Natural Observations–Bears on the porch

In this week’s Earth and Beyond program, Natural Observations host and producer Robin Song tells about the recent visit of a black bear family during the night. Audio is 5 minutes. Text follows audio.


A noise awoke me a little past one a.m., the morning of July 7th.  Lyra, lying next to me, looked at me with wide eyes. The squirrels tend to get extra-active at night, sometimes chasing each other across the porch beams and making enough noise to wake a sound sleeper. A louder noise sent me out of bed and across the cabin to peer out the little kitchen window. As I stood on tiptoe to get a good look, the head of a black bear rose up in front of me. The bear was on the far side of a small round table in the middle of the west side of the porch. I moved to the cabin door and got the camera, which hangs on a peg beside it. I heard a crash on the porch and opened the door carefully. A cub and I startled each other and the yearling shinnied up the porch post until it reached the topmost beam. There it sat down on the beam, its front paws wrapped around the post.


The sow, meanwhile, had grabbed the two empty tubs stacked on top of each other against the northwest side of the porch. I store my garbage in the top one during winter, but I stop putting garbage bags in there when the bears come out of their dens in the spring. There must have been a faint lingering odor, however, which mom wanted to investigate. She sent the tubs tumbling and the pots of flowers and lettuce on top of them as well.


When I opened the cabin door and sent the cub climbing up the post, mama bear lunged and darted across the porch just a few feet in front of me, somehow squeezing her bulk between the porch railings. She launched into space and hit the ground running, dashing off into the nearby forest. She left her cub behind, which surprised me. Lyra was behind me, standing in the middle of the cabin and barking. She was not willing to go out onto the porch at all, and I did not blame her. The cub was squalling, obviously unhappy that mom had left it behind. It’s calls sounded very much like it was crying out; “Mom! Maaum!!”


My big Sony camera was not focusing in the low light, so I switched to the little Olympus. After a short while the cub gathered its courage and backed down the post, calling as it went. I switched on the porch light to make a video of the cub, and when its hind feet touched the porch floor, it swung its slender body to the edge of the landing and jumped. The cub landed squarely in my potato patch and ran as fast as its legs could take it in the direction its mama had gone into the forest and where she was no doubt waiting for it.

The whole episode had lasted less than ten minutes.
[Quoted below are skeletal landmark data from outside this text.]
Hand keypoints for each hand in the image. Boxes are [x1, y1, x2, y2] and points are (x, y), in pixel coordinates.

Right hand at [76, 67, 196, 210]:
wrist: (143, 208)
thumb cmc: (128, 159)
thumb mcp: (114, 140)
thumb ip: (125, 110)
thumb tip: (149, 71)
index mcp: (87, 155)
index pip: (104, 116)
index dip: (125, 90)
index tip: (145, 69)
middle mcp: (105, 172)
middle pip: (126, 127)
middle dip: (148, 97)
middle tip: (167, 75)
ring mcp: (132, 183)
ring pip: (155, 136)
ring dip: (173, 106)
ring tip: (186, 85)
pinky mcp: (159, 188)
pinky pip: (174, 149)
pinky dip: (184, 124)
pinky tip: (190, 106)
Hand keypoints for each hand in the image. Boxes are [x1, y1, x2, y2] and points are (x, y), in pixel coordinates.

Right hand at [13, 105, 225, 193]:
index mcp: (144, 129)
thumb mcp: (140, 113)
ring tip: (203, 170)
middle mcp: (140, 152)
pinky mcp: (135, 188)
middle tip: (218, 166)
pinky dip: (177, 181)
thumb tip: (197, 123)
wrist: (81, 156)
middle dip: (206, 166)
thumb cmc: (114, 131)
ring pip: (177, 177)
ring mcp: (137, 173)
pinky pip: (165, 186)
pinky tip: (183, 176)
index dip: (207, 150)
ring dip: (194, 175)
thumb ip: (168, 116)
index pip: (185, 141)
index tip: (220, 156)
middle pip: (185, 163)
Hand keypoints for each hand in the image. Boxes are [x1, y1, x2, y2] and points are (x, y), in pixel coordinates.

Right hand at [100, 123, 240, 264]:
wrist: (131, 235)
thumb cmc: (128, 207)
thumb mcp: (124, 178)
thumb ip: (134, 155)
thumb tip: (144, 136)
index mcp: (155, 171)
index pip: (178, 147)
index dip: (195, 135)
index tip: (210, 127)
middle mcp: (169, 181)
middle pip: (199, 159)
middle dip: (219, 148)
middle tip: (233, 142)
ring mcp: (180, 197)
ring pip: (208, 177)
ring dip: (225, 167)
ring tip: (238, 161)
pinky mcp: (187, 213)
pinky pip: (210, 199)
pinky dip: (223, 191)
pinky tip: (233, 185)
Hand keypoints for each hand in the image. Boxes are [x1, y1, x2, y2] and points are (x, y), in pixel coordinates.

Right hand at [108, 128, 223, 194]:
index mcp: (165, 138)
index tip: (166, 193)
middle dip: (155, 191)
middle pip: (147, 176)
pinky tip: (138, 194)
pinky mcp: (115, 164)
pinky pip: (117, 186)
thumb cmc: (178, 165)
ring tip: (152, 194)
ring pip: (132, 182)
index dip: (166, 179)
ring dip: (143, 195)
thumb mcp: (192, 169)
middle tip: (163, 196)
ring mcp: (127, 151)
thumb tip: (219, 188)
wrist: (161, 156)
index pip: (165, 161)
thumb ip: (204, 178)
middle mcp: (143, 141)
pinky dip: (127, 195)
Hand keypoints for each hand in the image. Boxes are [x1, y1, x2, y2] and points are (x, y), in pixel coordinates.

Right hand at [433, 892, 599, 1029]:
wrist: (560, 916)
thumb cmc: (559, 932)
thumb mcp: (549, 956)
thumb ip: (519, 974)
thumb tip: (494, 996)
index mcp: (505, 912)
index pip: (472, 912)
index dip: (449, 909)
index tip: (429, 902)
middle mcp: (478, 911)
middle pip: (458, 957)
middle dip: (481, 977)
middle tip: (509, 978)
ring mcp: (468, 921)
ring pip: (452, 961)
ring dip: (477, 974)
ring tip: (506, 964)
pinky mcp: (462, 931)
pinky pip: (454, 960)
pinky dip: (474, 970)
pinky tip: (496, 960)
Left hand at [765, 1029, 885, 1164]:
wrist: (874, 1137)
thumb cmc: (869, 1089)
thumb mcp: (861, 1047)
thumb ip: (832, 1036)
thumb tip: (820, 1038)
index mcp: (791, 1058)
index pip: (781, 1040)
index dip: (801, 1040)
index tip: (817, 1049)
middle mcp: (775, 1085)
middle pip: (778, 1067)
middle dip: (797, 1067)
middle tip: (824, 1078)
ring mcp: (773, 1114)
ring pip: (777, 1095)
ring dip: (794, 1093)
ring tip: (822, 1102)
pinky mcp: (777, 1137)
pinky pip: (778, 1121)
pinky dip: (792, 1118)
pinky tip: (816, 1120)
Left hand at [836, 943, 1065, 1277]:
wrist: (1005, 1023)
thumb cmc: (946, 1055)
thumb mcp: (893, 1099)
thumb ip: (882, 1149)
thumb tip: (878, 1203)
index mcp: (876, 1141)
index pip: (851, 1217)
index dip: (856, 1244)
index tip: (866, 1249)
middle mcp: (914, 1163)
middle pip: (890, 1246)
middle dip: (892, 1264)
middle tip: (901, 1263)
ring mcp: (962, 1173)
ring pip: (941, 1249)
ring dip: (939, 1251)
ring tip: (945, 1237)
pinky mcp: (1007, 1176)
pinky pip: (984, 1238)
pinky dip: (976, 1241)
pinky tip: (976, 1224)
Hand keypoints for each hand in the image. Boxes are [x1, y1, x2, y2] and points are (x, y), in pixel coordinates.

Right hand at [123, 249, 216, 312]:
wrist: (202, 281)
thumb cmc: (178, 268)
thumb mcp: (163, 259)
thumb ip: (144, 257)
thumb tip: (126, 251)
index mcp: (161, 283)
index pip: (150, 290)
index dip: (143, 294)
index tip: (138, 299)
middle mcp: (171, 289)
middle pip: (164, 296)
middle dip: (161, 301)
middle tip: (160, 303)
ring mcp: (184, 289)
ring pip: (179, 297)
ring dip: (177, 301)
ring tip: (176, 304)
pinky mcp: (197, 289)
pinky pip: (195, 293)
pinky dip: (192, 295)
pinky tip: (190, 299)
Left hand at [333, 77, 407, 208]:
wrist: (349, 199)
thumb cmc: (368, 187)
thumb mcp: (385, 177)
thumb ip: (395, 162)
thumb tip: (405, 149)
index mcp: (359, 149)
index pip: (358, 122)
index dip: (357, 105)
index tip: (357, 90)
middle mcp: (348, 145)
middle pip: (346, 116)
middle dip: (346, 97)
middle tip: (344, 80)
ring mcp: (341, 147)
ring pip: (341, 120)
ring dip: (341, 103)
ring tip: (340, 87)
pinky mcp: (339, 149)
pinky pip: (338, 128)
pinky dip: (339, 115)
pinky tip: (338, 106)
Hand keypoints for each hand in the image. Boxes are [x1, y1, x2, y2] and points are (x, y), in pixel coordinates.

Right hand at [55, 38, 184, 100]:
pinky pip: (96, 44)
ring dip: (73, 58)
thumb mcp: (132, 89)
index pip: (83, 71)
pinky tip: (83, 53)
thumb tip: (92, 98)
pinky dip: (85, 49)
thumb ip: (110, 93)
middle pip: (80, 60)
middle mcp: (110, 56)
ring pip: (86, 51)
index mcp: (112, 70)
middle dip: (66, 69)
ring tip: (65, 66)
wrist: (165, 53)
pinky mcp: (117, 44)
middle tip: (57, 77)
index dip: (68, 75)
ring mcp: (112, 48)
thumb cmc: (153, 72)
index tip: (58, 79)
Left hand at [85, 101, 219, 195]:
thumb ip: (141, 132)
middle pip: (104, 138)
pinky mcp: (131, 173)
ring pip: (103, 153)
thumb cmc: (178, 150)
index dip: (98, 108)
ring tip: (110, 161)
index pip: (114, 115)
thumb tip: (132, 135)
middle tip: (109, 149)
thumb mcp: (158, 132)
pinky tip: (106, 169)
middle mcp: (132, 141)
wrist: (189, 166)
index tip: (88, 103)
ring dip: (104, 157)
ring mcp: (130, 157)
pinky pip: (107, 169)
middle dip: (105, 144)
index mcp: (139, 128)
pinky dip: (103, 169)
As I righted the tubs and replaced the pots of plants on top, I marveled at how such a large animal could maneuver on a porch full of pots and planters, hanging baskets and tables without causing far more damage than she had. The cub had flattened the little fence around the potatoes, but the resilient plants had come through the assault unscathed. Everything I’d heard and read about sows with cubs said that they are very protective of their cubs. I was quite surprised that this sow had run off and left her cub sitting up there on the porch beam, calling for her. Maybe her offspring had done something to tick her off and this was payback. (Ya never know.) It sure seemed unusual that she wouldn’t have stayed by the porch until the cub was down the post and had run to her. I didn’t venture out onto the porch until I was sure both bears were heading well into the forest. Lyra came out with me and I watched her as she sniffed the air. Since she is nervous about bears, I knew she would warn me if the bears were returning. She didn’t bark or growl, so I knew we had probably seen the last of the bears- for that night, anyway. There was nothing to attract them, so they had no reason to make another visit to the cabin. They had been curious, but investigating the tubs had not rewarded them with anything edible. In bear country, that is the most important thing: don’t give a bear a reason to come back.


Lyra and I returned to bed, but we stayed awake for awhile, listening to the summer night. Her head would snap up at every little sound- real or imagined. A few birds sang- a robin, a Swainson’s Thrush. A snipe winnowed overhead. Three mosquitoes hummed outside the net surrounding my bed, seeking entrance. Eventually Lyra settled down and stretched out on her side. She sighed and drifted off to sleep. I wondered if bears would visit her in her dreams. I smiled as I recalled the details of the bear encounter, then joined Lyra in dreamland.